Problem:
For each record below, set it down exactly but leave out any picture.

Information provided:
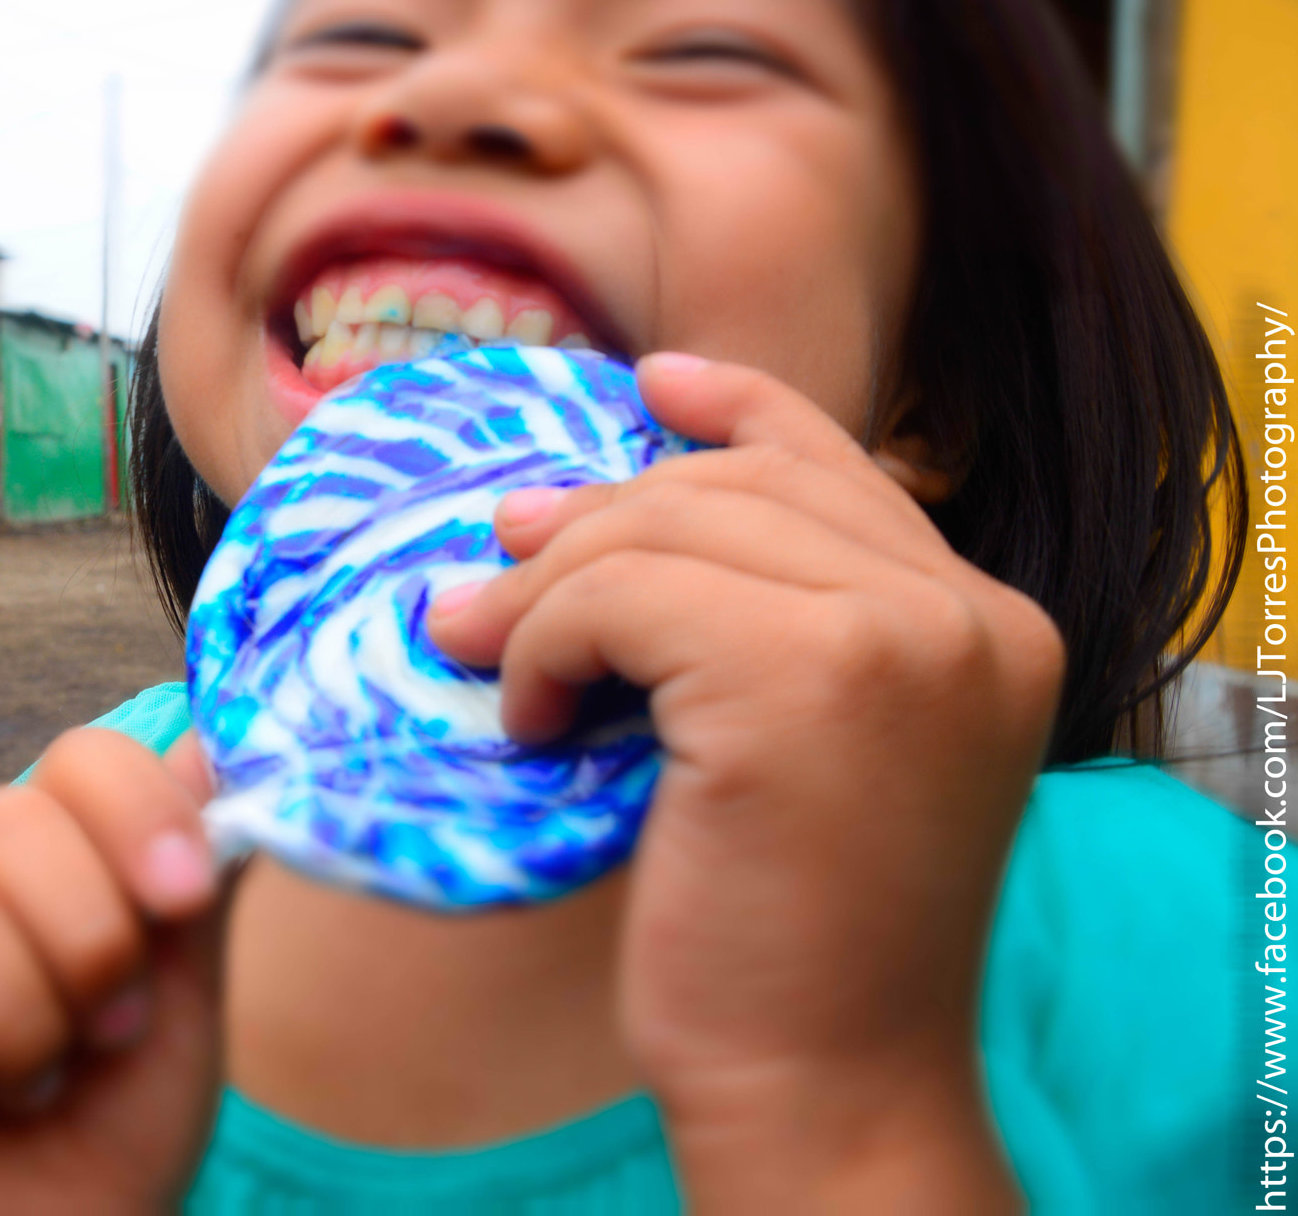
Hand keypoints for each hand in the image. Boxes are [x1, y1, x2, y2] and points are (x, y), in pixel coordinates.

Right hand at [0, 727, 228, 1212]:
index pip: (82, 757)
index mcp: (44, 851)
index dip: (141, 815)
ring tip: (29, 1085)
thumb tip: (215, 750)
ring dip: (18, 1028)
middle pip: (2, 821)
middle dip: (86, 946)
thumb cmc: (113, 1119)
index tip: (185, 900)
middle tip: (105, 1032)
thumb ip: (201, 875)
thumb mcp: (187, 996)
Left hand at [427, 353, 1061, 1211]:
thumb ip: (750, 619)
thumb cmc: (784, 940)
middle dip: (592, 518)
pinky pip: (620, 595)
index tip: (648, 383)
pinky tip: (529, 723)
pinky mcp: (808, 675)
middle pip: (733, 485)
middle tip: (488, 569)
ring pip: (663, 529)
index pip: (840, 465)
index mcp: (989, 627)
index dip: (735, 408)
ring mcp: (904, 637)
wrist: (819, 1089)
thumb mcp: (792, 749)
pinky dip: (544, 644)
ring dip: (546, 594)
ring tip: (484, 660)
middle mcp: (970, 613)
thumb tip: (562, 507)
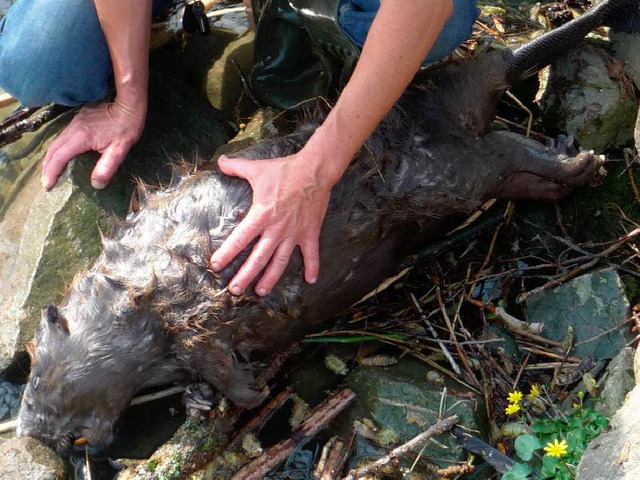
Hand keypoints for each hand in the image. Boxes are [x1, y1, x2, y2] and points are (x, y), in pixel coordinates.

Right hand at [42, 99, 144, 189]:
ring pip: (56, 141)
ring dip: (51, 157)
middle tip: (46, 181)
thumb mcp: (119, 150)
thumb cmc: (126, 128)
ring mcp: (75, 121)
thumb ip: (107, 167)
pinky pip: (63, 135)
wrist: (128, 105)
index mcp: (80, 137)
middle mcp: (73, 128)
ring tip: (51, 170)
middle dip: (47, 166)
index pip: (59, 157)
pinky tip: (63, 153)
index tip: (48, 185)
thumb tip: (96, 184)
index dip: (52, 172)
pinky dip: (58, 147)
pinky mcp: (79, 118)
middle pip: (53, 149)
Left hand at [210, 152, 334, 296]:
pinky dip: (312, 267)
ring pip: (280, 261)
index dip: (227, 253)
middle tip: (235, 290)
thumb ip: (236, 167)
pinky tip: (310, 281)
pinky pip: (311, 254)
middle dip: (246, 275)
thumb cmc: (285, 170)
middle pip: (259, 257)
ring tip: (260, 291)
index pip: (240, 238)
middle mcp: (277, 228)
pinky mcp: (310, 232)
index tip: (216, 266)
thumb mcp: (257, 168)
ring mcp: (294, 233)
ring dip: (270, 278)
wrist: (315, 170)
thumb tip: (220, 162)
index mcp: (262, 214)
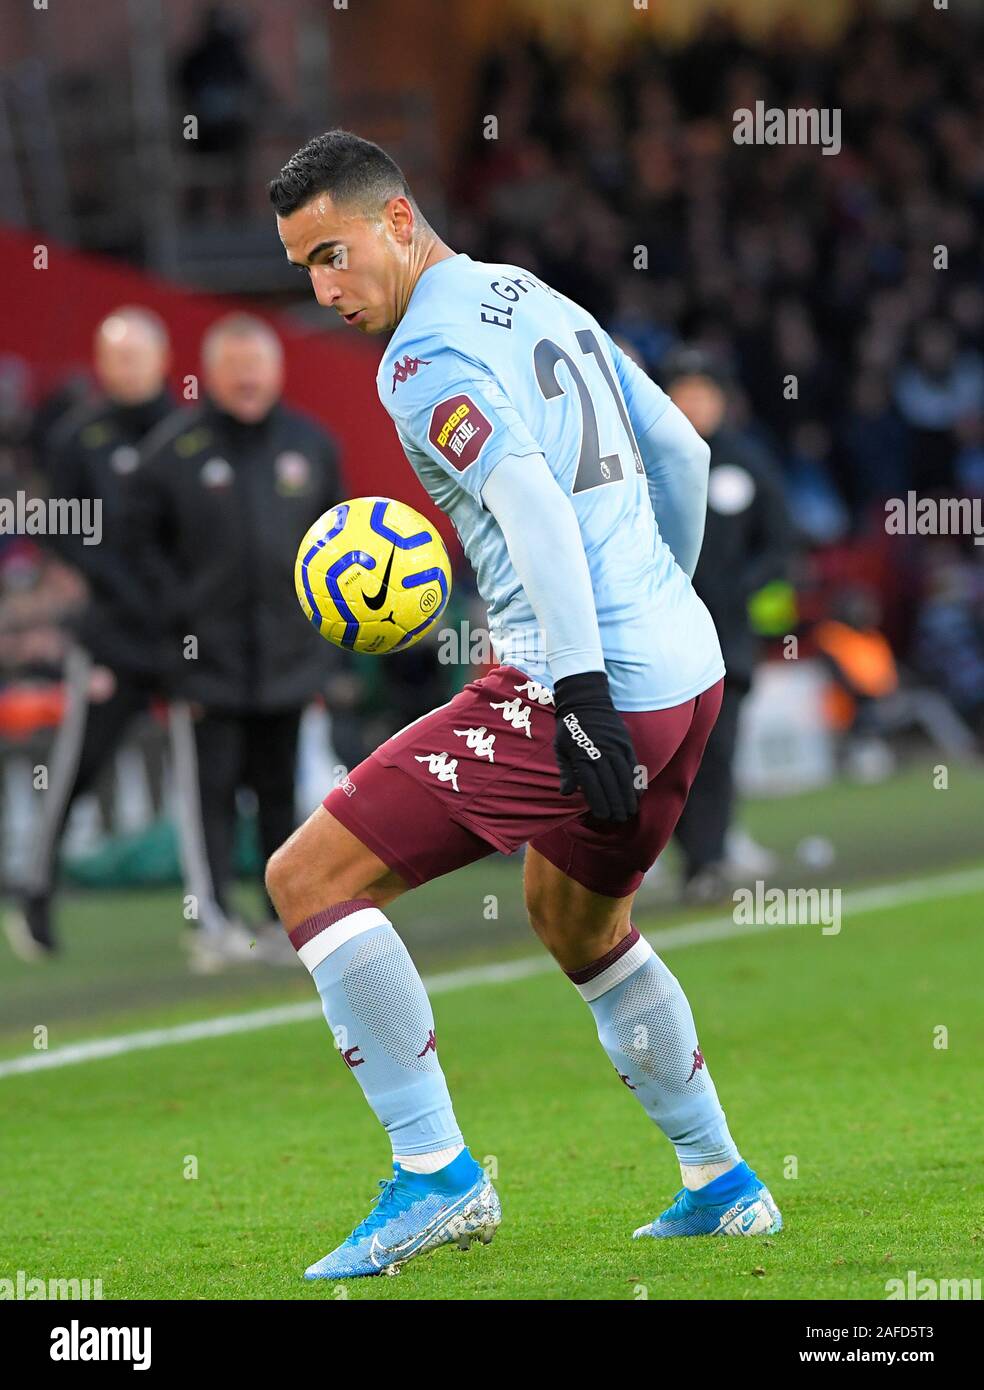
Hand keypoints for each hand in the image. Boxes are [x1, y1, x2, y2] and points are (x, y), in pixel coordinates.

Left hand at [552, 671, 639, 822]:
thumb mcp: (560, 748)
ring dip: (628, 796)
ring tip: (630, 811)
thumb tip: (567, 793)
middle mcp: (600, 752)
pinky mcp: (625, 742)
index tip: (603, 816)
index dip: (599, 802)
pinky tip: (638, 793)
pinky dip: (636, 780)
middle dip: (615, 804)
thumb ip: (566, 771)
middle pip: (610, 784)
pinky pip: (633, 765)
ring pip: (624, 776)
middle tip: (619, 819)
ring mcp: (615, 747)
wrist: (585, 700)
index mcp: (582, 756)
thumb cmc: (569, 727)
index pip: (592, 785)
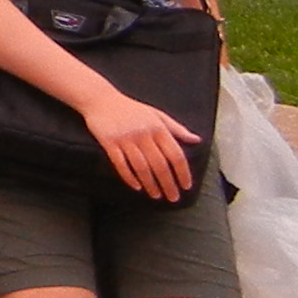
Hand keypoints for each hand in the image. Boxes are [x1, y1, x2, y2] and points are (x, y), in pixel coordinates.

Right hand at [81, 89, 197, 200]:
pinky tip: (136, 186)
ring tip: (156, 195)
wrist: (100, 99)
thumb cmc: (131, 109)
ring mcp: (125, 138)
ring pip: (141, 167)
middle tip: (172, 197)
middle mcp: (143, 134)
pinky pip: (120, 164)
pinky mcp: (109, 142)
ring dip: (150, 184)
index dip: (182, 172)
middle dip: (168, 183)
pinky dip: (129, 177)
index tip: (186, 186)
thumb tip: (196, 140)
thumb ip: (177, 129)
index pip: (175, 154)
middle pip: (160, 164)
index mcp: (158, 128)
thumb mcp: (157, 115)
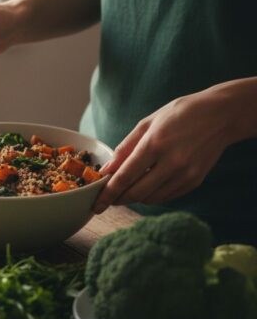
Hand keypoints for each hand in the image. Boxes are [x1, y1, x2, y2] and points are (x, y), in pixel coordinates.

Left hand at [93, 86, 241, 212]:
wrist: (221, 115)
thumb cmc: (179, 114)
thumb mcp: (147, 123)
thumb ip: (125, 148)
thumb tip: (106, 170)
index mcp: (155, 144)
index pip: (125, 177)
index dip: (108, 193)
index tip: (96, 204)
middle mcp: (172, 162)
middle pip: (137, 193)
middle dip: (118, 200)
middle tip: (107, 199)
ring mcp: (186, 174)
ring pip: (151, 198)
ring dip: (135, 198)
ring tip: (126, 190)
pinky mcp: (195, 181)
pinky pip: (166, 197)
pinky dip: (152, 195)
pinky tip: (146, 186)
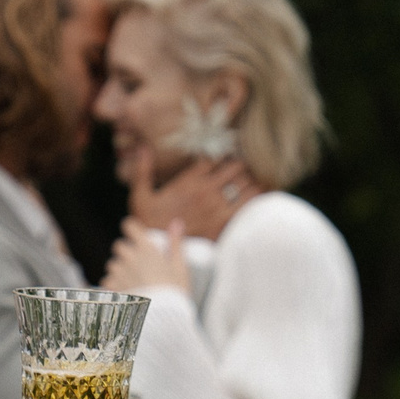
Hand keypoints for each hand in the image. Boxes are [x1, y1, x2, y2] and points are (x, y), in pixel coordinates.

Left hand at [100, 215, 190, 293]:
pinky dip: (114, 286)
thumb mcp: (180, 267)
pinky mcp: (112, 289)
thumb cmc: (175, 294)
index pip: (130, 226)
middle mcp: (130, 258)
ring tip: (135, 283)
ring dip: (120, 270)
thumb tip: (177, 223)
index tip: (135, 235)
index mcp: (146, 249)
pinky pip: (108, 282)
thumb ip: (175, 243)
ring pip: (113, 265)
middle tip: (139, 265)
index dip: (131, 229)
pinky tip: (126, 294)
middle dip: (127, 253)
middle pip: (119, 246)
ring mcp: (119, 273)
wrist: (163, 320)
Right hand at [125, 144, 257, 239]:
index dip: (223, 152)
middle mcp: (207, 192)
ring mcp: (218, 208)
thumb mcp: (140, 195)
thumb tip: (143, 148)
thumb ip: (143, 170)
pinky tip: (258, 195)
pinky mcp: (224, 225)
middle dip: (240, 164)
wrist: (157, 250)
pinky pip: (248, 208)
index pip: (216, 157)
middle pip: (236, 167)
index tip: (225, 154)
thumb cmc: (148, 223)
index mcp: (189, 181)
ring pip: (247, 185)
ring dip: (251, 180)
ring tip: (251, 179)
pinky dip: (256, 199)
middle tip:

Finished task:
Hand keypoints for each hand in the image. Boxes are [x1, y1, x2, y2] and points are (x, y), in pixel coordinates.

Right hand at [0, 727, 228, 1212]:
index pip: (82, 757)
index mcp: (44, 851)
index dip: (141, 815)
ring tip: (29, 1085)
thumb tip: (215, 750)
ring dip: (18, 1028)
middle pip: (2, 821)
middle dip: (86, 946)
thumb cmc: (113, 1119)
index tip: (185, 900)
middle tip: (105, 1032)
thumb ip: (201, 875)
thumb mcp: (187, 996)
Left hand at [427, 353, 1061, 1211]:
thumb ip: (750, 619)
thumb cmc: (784, 940)
middle dip: (592, 518)
pinky pip: (620, 595)
index tip: (648, 383)
pinky tip: (529, 723)
pinky mcp: (808, 675)
middle pip: (733, 485)
middle tip: (488, 569)
ring pip: (663, 529)
index pip: (840, 465)
index mcp: (989, 627)
index dip: (735, 408)
ring mcp: (904, 637)
wrist: (819, 1089)
thumb mcp: (792, 749)
pinky dip: (544, 644)
ring dip: (546, 594)
ring tip: (484, 660)
middle mcp: (970, 613)
thumb tip: (562, 507)
Hand keypoints for each hand in the image. Boxes are [x1, y1, x2, y2] and points are (x, y), in pixel coordinates.

Right hand at [42, 99, 144, 189]:
ring pip: (56, 141)
ring dip: (51, 157)
middle tip: (46, 181)
thumb mcp: (119, 150)
thumb cmc: (126, 128)
ring mcp: (75, 121)
thumb ip: (107, 167)
pinky pip: (63, 135)
wrist: (128, 105)
index mcp: (80, 137)
middle mcp: (73, 128)
ring tip: (51, 170)
middle dip: (47, 166)
index pip: (59, 157)
pinky tip: (63, 153)
index tip: (48, 185)
thumb tip: (96, 184)
index dip: (52, 172)
pinky dip: (58, 147)
pinky mcp: (79, 118)
middle pip: (53, 149)
Left hand at [210, 152, 334, 296]:
pinky dip: (312, 267)
ring pip: (280, 261)
index dip: (227, 253)
middle tip: (235, 290)
thumb ip: (236, 167)
pinky tip: (310, 281)
pinky pip: (311, 254)
middle dip: (246, 275)
thumb cmc: (285, 170)
middle pip: (259, 257)
ring tip: (260, 291)
index pip: (240, 238)
middle mcp: (277, 228)
pinky mcp: (310, 232)
index tip: (216, 266)
thumb mcp: (257, 168)
ring mcp: (294, 233)
ring dip: (270, 278)
wrist: (315, 170)
thumb tip: (220, 162)
index mcp: (262, 214)
Hand keypoints for each hand in the image. Boxes are [x1, y1, x2, y2] and points are (x, y), in pixel coordinates.

Left hand at [552, 671, 639, 822]:
thumb mcp: (560, 748)
ring dip: (628, 796)
ring tip: (630, 811)
thumb tip: (567, 793)
middle mcp: (600, 752)
pinky mcp: (625, 742)
index tip: (603, 816)
index dip: (599, 802)
pinky tip: (638, 793)
pinky dip: (636, 780)
middle dip: (615, 804)
thumb ip: (566, 771)
middle pip: (610, 784)
pinky pip: (633, 765)
ring pip: (624, 776)
middle tip: (619, 819)
ring mcp: (615, 747)
wrist: (585, 700)
index mcp: (582, 756)
thumb cmc: (569, 727)
index pip: (592, 785)
Hand keypoints for each hand in the image. Boxes are [x1, y1, x2, y2] and points are (x, y), in pixel coordinates.

Right hand at [81, 89, 197, 200]:
pinky tip: (136, 186)
ring tip: (156, 195)
wrist: (100, 99)
thumb cmc: (131, 109)
ring mcp: (125, 138)
ring pip: (141, 167)
middle tip: (172, 197)
middle mcp: (143, 134)
pinky pip: (120, 164)
pinky mcp: (109, 142)
ring dip: (150, 184)
index dip: (182, 172)
middle dip: (168, 183)
pinky dip: (129, 177)
index tip: (186, 186)
thumb tip: (196, 140)
thumb ip: (177, 129)
index pip: (175, 154)
middle pip: (160, 164)
index mcp: (158, 128)
thumb mcp: (157, 115)
Hand keypoints for each hand in the image. Boxes are [x1, y1, x2, y2] and points are (x, y), in pixel coordinates.

Left hand at [93, 86, 241, 212]:
wrist: (221, 115)
thumb cmc: (179, 114)
thumb mcp: (147, 123)
thumb ip: (125, 148)
thumb tip: (106, 170)
index mcp: (155, 144)
index pip: (125, 177)
index dip: (108, 193)
index tip: (96, 204)
middle mcp: (172, 162)
middle pip: (137, 193)
middle dip: (118, 200)
middle tip: (107, 199)
ring mcp: (186, 174)
ring pip: (151, 198)
ring dip: (135, 198)
ring tip: (126, 190)
pinky mcp: (195, 181)
pinky pip: (166, 197)
pinky dip: (152, 195)
pinky tip: (146, 186)
Hand keypoints for each hand in the image. Boxes are [x1, y1, x2, y2] and points are (x, y), in pixel coordinates.

Left hand at [100, 215, 190, 293]:
pinky dip: (114, 286)
thumb mcp: (180, 267)
pinky mcp: (112, 289)
thumb cmc: (175, 294)
index pip: (130, 226)
middle mcp: (130, 258)
ring tip: (135, 283)
ring dip: (120, 270)
thumb tip: (177, 223)
index tip: (135, 235)
index mcp: (146, 249)
pinky pip: (108, 282)
thumb ip: (175, 243)
ring pip: (113, 265)
middle tip: (139, 265)
index dip: (131, 229)
pinky tip: (126, 294)
middle dip: (127, 253)
middle pip: (119, 246)
ring mcp: (119, 273)
wrist: (163, 320)
Right hand at [125, 144, 257, 239]:
index dip: (223, 152)
middle mcp: (207, 192)
ring mcp: (218, 208)
thumb mcp: (140, 195)
thumb tip: (143, 148)
thumb ip: (143, 170)
pinky tip: (258, 195)
pinky mcp: (224, 225)
middle dip: (240, 164)
wrist: (157, 250)
pinky pip: (248, 208)
index pip: (216, 157)
middle pip: (236, 167)
index tip: (225, 154)
thumb cmc: (148, 223)
index mcp: (189, 181)
ring pip: (247, 185)
ring dip: (251, 180)
ring tip: (251, 179)
pinky dip: (256, 199)
middle tip:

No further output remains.